The need to use computers to efficiently and effectively store databases and to keep them current has developed over the years special software packages called Database Management Systems (DBMS). A DBMS enables users to create, modify, access and protect their databases (Figure 1-4).
Figure 1-4 A DBMS is a tool to create and use databases
In other words, a DBMS is a tool to be applied by users to build an accurate and useful information model of their enterprise.
Conceptually, database management is based on the idea of separating a database structure from its contents. Quite simply, a database structure is a collection of static descriptions of entity classes and relationships between them. At this point, it is perhaps simplest to think of an entity class description as a collection of attribute labels. Entity contents can then be thought of as the values that get associated with attribute labels, creating data objects. In other words, the distinction between structure and content is little more than the distinction made earlier between attribute label and attribute value.
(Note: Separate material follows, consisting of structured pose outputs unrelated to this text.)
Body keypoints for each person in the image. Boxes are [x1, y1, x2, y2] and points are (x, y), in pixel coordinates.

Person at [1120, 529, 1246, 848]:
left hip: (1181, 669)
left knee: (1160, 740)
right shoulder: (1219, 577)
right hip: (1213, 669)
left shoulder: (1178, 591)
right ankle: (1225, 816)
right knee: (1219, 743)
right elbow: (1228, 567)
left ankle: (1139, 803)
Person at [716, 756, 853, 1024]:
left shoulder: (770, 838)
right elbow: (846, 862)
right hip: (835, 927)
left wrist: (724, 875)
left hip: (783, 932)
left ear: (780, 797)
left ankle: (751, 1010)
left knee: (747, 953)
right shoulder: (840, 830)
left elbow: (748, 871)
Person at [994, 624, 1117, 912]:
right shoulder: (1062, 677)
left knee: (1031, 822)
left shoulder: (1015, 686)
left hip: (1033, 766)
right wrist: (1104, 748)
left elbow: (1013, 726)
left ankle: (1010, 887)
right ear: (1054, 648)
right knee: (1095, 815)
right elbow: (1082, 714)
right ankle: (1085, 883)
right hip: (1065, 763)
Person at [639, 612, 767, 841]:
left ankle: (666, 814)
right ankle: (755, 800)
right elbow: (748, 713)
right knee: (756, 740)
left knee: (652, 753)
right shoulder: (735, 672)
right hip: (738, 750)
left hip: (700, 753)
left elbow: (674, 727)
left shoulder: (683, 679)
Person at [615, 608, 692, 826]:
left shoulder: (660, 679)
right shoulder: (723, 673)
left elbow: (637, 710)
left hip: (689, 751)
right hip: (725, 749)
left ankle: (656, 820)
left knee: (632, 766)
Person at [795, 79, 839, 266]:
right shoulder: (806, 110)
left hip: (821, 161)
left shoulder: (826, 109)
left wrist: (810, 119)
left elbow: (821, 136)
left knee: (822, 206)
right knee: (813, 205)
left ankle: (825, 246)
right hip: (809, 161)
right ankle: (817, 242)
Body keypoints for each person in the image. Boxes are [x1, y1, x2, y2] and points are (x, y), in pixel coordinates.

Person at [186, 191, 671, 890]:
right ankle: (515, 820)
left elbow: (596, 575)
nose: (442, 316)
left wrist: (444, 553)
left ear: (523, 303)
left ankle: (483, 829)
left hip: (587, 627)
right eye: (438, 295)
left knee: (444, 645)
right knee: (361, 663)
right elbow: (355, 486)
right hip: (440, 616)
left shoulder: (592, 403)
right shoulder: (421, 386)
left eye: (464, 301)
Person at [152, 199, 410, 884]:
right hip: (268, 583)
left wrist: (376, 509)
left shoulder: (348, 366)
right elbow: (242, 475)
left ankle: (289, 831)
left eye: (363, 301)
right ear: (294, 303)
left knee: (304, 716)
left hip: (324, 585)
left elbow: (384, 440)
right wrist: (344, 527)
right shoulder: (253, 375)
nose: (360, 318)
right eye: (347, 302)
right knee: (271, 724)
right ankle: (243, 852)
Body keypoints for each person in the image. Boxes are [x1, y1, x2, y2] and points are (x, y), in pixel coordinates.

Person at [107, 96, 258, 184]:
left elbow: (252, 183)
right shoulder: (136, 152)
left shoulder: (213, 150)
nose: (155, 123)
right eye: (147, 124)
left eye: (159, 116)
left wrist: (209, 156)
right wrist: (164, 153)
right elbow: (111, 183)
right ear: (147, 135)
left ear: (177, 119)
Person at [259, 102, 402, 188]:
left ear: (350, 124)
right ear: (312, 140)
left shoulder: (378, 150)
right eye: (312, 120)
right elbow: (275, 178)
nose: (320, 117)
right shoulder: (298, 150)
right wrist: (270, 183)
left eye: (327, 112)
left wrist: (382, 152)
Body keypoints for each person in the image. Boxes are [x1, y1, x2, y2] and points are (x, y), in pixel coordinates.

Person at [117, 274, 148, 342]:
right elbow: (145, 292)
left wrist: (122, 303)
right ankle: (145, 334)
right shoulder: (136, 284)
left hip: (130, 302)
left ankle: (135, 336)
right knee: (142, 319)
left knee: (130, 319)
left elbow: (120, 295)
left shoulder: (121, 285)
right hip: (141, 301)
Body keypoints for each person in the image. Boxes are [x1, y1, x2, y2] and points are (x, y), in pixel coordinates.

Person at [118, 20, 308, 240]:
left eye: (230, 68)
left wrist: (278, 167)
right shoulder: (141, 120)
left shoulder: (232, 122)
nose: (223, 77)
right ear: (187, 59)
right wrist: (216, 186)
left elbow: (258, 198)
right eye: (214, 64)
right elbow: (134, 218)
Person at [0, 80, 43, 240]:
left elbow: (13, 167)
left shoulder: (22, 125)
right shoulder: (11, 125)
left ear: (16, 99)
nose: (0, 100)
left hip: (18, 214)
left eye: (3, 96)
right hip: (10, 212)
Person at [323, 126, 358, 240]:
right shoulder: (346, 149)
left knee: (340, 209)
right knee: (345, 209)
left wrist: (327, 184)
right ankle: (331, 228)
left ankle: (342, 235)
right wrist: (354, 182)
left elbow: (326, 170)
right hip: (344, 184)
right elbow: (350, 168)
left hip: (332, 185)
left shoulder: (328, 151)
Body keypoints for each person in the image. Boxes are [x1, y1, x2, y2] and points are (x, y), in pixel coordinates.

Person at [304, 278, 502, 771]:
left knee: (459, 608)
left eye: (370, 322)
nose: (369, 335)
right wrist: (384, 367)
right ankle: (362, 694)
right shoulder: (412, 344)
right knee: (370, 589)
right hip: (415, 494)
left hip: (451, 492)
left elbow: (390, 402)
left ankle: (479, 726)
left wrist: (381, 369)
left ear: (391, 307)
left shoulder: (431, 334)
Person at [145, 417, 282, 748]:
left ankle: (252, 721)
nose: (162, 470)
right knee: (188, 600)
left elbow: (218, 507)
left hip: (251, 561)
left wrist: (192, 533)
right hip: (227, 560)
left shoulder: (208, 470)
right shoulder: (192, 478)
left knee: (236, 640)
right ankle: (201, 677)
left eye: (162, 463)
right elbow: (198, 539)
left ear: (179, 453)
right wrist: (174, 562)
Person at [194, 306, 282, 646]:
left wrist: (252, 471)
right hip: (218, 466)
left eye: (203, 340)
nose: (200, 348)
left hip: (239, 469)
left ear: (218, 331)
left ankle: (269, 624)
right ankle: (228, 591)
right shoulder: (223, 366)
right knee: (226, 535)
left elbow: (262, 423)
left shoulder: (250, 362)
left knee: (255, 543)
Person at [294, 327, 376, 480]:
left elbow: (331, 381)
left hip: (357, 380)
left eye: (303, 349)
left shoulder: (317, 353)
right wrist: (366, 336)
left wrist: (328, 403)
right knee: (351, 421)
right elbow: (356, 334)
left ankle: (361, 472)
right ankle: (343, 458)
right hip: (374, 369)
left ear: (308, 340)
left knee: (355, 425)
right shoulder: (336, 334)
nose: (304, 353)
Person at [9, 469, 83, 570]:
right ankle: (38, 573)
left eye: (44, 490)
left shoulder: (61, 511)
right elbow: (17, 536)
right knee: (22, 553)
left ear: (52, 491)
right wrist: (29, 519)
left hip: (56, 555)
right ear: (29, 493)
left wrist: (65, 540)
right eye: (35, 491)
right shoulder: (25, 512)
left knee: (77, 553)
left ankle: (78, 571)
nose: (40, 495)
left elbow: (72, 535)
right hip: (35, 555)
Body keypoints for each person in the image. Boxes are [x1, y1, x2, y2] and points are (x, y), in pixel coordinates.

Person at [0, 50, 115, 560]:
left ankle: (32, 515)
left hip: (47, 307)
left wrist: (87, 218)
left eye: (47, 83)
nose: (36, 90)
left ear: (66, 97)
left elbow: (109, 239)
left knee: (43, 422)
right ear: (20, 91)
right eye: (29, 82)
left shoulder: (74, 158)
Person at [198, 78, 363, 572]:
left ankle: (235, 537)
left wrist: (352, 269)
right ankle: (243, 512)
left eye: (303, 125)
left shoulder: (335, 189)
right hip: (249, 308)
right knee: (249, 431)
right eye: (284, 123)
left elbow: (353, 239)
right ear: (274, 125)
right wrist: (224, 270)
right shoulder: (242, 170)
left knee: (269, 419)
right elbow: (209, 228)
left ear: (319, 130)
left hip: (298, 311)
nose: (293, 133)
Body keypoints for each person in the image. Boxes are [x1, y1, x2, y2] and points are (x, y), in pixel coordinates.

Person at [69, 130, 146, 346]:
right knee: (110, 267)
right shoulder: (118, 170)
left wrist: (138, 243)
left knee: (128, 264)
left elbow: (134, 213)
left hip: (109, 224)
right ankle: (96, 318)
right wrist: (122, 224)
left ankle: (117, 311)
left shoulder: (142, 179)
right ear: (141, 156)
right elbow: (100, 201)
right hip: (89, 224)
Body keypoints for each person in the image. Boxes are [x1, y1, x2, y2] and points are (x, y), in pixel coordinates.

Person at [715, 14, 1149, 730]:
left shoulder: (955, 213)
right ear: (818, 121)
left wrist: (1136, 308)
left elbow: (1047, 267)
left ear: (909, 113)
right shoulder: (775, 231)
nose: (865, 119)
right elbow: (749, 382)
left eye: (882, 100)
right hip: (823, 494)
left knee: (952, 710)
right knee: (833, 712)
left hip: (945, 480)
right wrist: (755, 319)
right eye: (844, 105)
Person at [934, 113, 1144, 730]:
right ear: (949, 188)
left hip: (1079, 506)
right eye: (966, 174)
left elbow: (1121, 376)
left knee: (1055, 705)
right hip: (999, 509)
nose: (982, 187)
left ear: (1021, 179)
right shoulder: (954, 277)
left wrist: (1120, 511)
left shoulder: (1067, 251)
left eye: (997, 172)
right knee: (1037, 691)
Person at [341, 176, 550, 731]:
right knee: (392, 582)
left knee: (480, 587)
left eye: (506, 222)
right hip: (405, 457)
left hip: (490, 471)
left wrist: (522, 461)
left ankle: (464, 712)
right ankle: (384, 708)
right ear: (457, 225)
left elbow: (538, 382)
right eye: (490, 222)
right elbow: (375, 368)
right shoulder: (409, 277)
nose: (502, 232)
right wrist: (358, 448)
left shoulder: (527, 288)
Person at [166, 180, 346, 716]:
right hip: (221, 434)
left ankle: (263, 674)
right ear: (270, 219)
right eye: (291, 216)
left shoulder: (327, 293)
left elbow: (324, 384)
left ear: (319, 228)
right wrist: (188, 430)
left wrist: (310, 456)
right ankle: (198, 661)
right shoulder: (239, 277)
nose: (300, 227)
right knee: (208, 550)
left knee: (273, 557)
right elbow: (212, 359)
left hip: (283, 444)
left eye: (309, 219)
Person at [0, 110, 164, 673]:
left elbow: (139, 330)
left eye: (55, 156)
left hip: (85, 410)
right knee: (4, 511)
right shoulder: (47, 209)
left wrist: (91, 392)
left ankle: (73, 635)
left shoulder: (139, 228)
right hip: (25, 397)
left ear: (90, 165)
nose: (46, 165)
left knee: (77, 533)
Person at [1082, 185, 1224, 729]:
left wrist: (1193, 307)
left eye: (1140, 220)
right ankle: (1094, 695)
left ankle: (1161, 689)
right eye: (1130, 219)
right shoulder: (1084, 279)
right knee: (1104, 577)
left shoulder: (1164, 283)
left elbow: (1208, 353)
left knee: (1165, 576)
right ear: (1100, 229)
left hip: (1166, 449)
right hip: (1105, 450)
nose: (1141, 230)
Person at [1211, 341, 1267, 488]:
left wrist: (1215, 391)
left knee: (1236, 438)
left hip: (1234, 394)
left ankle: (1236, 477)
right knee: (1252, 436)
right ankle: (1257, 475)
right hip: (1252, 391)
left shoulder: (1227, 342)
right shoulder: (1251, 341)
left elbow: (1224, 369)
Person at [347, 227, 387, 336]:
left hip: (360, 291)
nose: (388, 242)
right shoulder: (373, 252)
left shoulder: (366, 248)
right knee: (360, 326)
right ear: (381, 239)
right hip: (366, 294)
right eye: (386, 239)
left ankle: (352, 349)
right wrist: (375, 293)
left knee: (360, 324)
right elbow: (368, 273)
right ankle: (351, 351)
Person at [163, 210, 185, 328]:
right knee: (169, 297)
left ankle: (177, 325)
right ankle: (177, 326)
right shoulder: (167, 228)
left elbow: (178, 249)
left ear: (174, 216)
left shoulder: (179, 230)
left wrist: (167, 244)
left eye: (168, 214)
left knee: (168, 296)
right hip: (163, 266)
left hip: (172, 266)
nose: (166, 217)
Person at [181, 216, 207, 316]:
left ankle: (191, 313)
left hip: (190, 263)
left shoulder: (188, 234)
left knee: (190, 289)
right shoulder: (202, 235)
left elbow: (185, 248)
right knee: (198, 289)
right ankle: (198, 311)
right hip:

Figure 1-5 Separation of structure from content
Relationship descriptions likewise are simply labelled links between entity descriptions. They specify possible links between data objects, ie. two data objects can be linked only if the database structure describes a link between their respective entity classes. Figure 1-5 illustrates this separation of structure from content.
The database structure is also called a schema (or meta-structure—because it describes the structure of data objects). It predefines all possible states of a database, in the sense that no state of the database can contain a data object that is not the result of instantiating an entity schema, and likewise no state can contain a link between two data objects unless such a link was defined in the schema.